_Directions:_
All of the entries are to be restated word for word.

Extracted records:
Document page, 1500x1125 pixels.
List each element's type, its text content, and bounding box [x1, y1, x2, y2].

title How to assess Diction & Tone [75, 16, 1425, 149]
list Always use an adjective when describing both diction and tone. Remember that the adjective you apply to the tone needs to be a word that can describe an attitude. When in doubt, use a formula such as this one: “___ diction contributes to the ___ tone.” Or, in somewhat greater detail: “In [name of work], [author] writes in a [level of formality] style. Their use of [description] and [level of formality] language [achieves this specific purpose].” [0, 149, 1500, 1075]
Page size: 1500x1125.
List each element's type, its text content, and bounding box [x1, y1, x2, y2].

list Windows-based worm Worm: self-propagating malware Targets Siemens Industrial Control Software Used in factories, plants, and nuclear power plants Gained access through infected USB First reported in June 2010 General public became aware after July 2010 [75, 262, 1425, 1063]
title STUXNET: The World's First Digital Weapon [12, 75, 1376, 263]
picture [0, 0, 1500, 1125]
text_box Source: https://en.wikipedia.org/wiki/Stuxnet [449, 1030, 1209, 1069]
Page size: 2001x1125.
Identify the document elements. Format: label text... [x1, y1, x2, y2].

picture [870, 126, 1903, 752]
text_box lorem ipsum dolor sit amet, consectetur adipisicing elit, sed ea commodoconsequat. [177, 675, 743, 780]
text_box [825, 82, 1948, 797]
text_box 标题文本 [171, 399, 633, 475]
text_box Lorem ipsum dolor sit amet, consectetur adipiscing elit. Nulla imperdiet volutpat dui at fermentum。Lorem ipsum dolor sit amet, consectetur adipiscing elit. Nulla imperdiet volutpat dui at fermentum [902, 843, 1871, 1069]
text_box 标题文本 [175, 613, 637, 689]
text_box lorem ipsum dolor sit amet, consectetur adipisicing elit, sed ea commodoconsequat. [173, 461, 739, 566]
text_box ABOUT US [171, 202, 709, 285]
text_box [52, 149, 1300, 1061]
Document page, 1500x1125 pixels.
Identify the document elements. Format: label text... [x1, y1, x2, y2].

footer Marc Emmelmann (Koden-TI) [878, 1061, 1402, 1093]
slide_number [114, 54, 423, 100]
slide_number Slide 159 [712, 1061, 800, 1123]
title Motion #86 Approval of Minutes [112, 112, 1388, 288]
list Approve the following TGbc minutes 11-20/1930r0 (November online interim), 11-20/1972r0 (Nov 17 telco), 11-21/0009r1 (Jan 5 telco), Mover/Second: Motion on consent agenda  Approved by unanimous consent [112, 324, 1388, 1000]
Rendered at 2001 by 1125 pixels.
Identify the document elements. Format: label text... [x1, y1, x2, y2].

_Result of this exercise:_
Document page, 1500x1125 pixels.
List each element's type, its text content, and bounding box [x1, y1, x2, y2].

title How to assess Diction & Tone [75, 16, 1425, 149]
list Always use an adjective when describing both diction and tone. Remember that the adjective you apply to the tone needs to be a word that can describe an attitude. When in doubt, use a formula such as this one: “___ diction contributes to the ___ tone.” Or, in somewhat greater detail: “In [name of work], [author] writes in a [level of formality] style. Their use of [description] and [level of formality] language [achieves this specific purpose].” [0, 149, 1500, 1075]
Page size: 1500x1125.
List each element's type, its text content, and bounding box [x1, y1, x2, y2].

list Windows-based worm Worm: self-propagating malware Targets Siemens Industrial Control Software Used in factories, plants, and nuclear power plants Gained access through infected USB First reported in June 2010 General public became aware after July 2010 [75, 262, 1425, 1063]
title STUXNET: The World's First Digital Weapon [12, 75, 1376, 263]
picture [0, 0, 1500, 1125]
text_box Source: https://en.wikipedia.org/wiki/Stuxnet [449, 1030, 1209, 1069]
Page size: 2001x1125.
Identify the document elements. Format: label text... [x1, y1, x2, y2].

picture [870, 126, 1903, 752]
text_box lorem ipsum dolor sit amet, consectetur adipisicing elit, sed ea commodoconsequat. [177, 675, 743, 780]
text_box [825, 82, 1948, 797]
text_box 标题文本 [171, 399, 633, 475]
text_box Lorem ipsum dolor sit amet, consectetur adipiscing elit. Nulla imperdiet volutpat dui at fermentum。Lorem ipsum dolor sit amet, consectetur adipiscing elit. Nulla imperdiet volutpat dui at fermentum [902, 843, 1871, 1069]
text_box 标题文本 [175, 613, 637, 689]
text_box lorem ipsum dolor sit amet, consectetur adipisicing elit, sed ea commodoconsequat. [173, 461, 739, 566]
text_box ABOUT US [171, 202, 709, 285]
text_box [52, 149, 1300, 1061]
Document page, 1500x1125 pixels.
Identify the document elements. Format: label text... [x1, y1, x2, y2].

footer Marc Emmelmann (Koden-TI) [878, 1061, 1402, 1093]
slide_number [114, 54, 423, 100]
slide_number Slide 159 [712, 1061, 800, 1123]
title Motion #86 Approval of Minutes [112, 112, 1388, 288]
list Approve the following TGbc minutes 11-20/1930r0 (November online interim), 11-20/1972r0 (Nov 17 telco), 11-21/0009r1 (Jan 5 telco), Mover/Second: Motion on consent agenda  Approved by unanimous consent [112, 324, 1388, 1000]
Rendered at 2001 by 1125 pixels.
Identify the document elements. Format: label text... [x1, y1, x2, y2].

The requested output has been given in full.